WHAT TO WORK ON: Copy the records word for word, from the line holding "Eva revela estratégia e mira em" through the end of the records, both ends included. Leave out the pictures.

SOURCE MATERIAL:
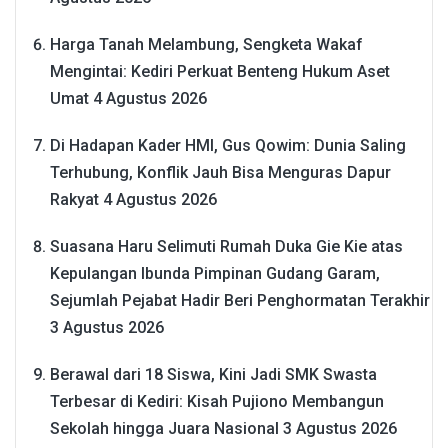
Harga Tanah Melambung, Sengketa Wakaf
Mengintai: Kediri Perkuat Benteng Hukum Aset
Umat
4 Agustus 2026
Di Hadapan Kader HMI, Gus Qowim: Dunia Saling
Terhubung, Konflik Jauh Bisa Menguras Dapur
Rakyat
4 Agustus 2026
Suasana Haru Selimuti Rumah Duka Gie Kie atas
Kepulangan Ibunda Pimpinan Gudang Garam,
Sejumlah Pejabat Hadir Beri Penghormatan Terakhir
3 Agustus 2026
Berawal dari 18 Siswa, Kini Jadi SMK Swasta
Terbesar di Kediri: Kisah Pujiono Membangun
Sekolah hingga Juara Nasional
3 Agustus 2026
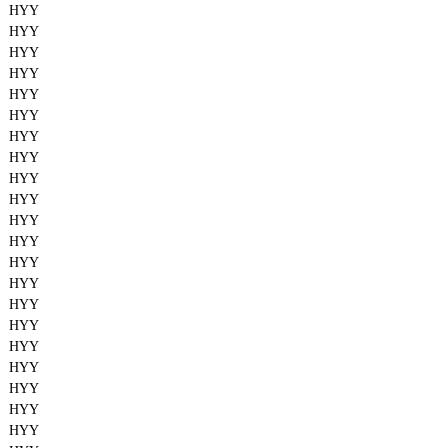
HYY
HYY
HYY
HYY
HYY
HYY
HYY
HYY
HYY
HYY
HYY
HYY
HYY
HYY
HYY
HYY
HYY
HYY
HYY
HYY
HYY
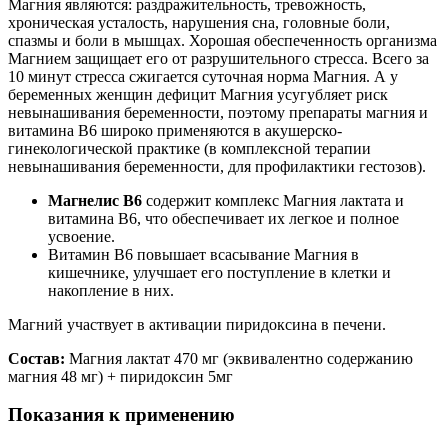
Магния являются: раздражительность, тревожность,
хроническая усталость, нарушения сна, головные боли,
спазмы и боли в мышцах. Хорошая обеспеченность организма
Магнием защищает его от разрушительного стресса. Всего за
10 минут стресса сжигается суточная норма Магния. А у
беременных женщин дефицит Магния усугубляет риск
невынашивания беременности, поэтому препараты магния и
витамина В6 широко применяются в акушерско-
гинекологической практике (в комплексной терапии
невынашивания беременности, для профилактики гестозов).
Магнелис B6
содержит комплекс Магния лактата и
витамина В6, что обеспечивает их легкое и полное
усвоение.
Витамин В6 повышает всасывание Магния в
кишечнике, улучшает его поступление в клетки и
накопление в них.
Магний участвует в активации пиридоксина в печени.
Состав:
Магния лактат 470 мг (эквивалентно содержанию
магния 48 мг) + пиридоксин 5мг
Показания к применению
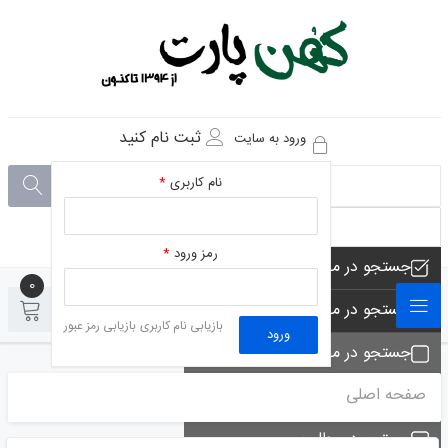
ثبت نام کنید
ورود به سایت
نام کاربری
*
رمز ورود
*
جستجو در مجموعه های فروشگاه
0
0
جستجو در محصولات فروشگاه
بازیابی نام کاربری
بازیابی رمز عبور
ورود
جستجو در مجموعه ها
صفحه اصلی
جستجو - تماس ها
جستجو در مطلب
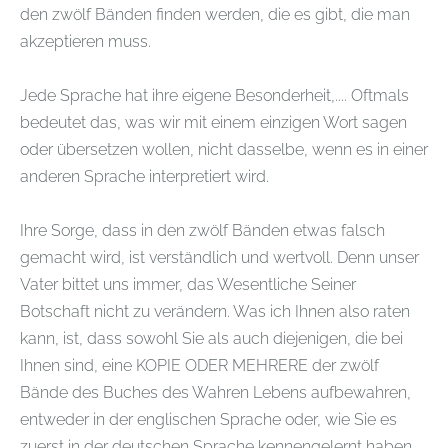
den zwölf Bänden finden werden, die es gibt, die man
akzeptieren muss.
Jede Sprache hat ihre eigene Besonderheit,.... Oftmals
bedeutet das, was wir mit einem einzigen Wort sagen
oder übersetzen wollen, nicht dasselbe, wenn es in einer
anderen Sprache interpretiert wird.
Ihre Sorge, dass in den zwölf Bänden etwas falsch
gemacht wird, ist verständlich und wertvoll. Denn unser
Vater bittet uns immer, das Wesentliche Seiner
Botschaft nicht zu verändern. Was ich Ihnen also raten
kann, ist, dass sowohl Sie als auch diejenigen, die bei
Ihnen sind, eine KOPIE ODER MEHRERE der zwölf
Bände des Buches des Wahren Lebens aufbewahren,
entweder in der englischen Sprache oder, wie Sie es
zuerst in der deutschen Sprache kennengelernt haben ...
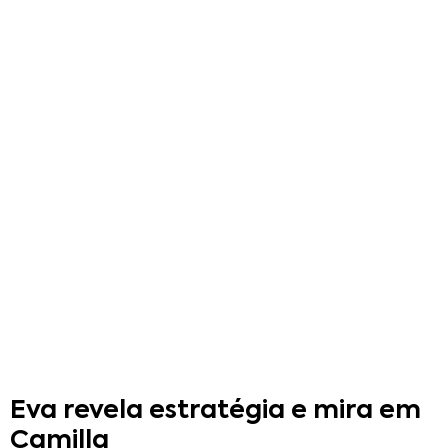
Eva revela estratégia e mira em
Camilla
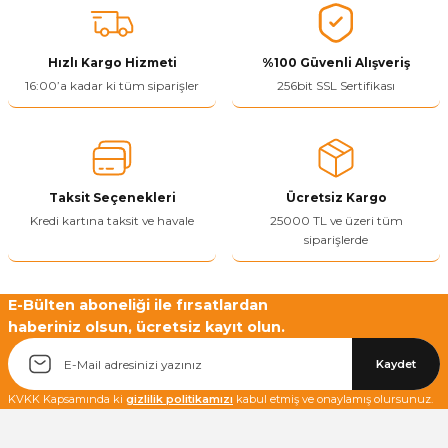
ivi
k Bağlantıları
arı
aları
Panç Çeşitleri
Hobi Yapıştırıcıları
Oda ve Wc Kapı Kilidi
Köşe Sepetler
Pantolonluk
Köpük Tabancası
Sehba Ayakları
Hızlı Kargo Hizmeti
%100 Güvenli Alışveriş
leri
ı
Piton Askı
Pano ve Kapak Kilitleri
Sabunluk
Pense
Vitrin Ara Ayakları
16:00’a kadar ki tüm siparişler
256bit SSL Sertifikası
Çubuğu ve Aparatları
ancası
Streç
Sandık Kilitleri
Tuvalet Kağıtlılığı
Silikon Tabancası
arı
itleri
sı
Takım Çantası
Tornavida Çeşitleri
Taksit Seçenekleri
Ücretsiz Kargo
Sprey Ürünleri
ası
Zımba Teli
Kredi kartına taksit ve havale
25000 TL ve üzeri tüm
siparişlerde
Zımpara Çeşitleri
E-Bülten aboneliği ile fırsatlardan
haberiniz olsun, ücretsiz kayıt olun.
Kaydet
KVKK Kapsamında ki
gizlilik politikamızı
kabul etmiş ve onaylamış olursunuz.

SOLUTION TO THE PROBLEM:
Eva revela estratégia e mira em
Camilla
ivi
k Bağlantıları
arı
aları
Panç Çeşitleri
Hobi Yapıştırıcıları
Oda ve Wc Kapı Kilidi
Köşe Sepetler
Pantolonluk
Köpük Tabancası
Sehba Ayakları
Hızlı Kargo Hizmeti
%100 Güvenli Alışveriş
leri
ı
Piton Askı
Pano ve Kapak Kilitleri
Sabunluk
Pense
Vitrin Ara Ayakları
16:00’a kadar ki tüm siparişler
256bit SSL Sertifikası
Çubuğu ve Aparatları
ancası
Streç
Sandık Kilitleri
Tuvalet Kağıtlılığı
Silikon Tabancası
arı
itleri
sı
Takım Çantası
Tornavida Çeşitleri
Taksit Seçenekleri
Ücretsiz Kargo
Sprey Ürünleri
ası
Zımba Teli
Kredi kartına taksit ve havale
25000 TL ve üzeri tüm
siparişlerde
Zımpara Çeşitleri
E-Bülten aboneliği ile fırsatlardan
haberiniz olsun, ücretsiz kayıt olun.
Kaydet
KVKK Kapsamında ki
gizlilik politikamızı
kabul etmiş ve onaylamış olursunuz.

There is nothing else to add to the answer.